The pictures are the work of French photographer Frédérique Lengaigne who photographed the stunned survivors of the Khojaly massacre as they reached the town of Agdam.
Her pictures show charred and bullet-ridden corpses, bodies piled high on trucks and grief-stricken mourners.
Doctors labour in makeshift operating theatres to save the wounded.
Survivors struggle over the freezing mountains to reach Agdam, some without shoes, the young carrying the old.
Ordinary people experiencing unimaginable pain. The photographs are a powerful testament to the suffering of the people of Khojaly.
They fled the town of Khojaly as it came under intensive attack on the night of 25-26 February 1992. A total of 613 Azerbaijani civilians were killed in the attack by Armenian forces, backed by an ex-Soviet regiment. Most of the victims perished as they tried to flee to safety. Over 1,000 were taken prisoner.
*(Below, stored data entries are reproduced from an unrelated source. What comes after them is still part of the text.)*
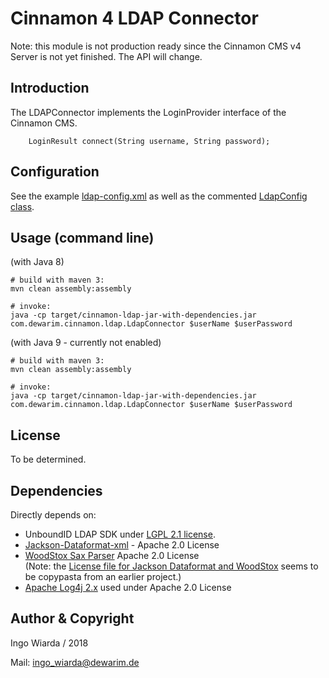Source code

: # Cinnamon 4 LDAP Connector

Note: this module is not production ready since the Cinnamon CMS v4 Server is not yet finished.
The API will change.

## Introduction

The LDAPConnector implements the LoginProvider interface of the Cinnamon CMS.

        LoginResult connect(String username, String password);

## Configuration

See the example [ldap-config.xml](ldap-config.xml) 
as well as the commented [LdapConfig class](src/main/java/com/dewarim/cinnamon/ldap/LdapConfig.java).

## Usage (command line)

(with Java 8)

    # build with maven 3:
    mvn clean assembly:assembly
    
    # invoke:
    java -cp target/cinnamon-ldap-jar-with-dependencies.jar com.dewarim.cinnamon.ldap.LdapConnector $userName $userPassword

(with Java 9 - currently not enabled)
    
    # build with maven 3:
    mvn clean assembly:assembly
    
    # invoke:
    java -cp target/cinnamon-ldap-jar-with-dependencies.jar com.dewarim.cinnamon.ldap.LdapConnector $userName $userPassword

## License
 
To be determined.

## Dependencies

Directly depends on:

* UnboundID LDAP SDK under [LGPL 2.1 license](doc/unboundID-ldap-sdk-from-ldap.com-LICENSE-LGPLv2.1.txt).
* [Jackson-Dataformat-xml](https://github.com/FasterXML/jackson-dataformat-xml) - Apache 2.0 License
* [WoodStox Sax Parser](https://github.com/FasterXML/woodstox) Apache 2.0 License  
  (Note: the [License file for Jackson Dataformat and WoodStox](doc/jackson-and-woodstox-apache-license-file.txt) seems to be copypasta from an earlier project.)
* [Apache Log4j 2.x](https://logging.apache.org/log4j/2.x/) used under Apache 2.0 License 

## Author & Copyright

Ingo Wiarda / 2018

Mail: ingo_wiarda@dewarim.de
Every photographer at the scene of a disaster feels guilt, said Frédérique Lengaigne at the opening of the exhibition. Shouldn't they be helping someone instead of just taking photographs? "But now that 20 years have passed I do not feel the guilt. It was right to take these photographs."
The exhibition has been organized by The European Azerbaijan Society (TEAS).
TEAS Chairman Taleh Heydarov said that this was the first time that Frédérique Lengaigne's photographs had been exhibited. Only some of her more than 300 pictures are on display.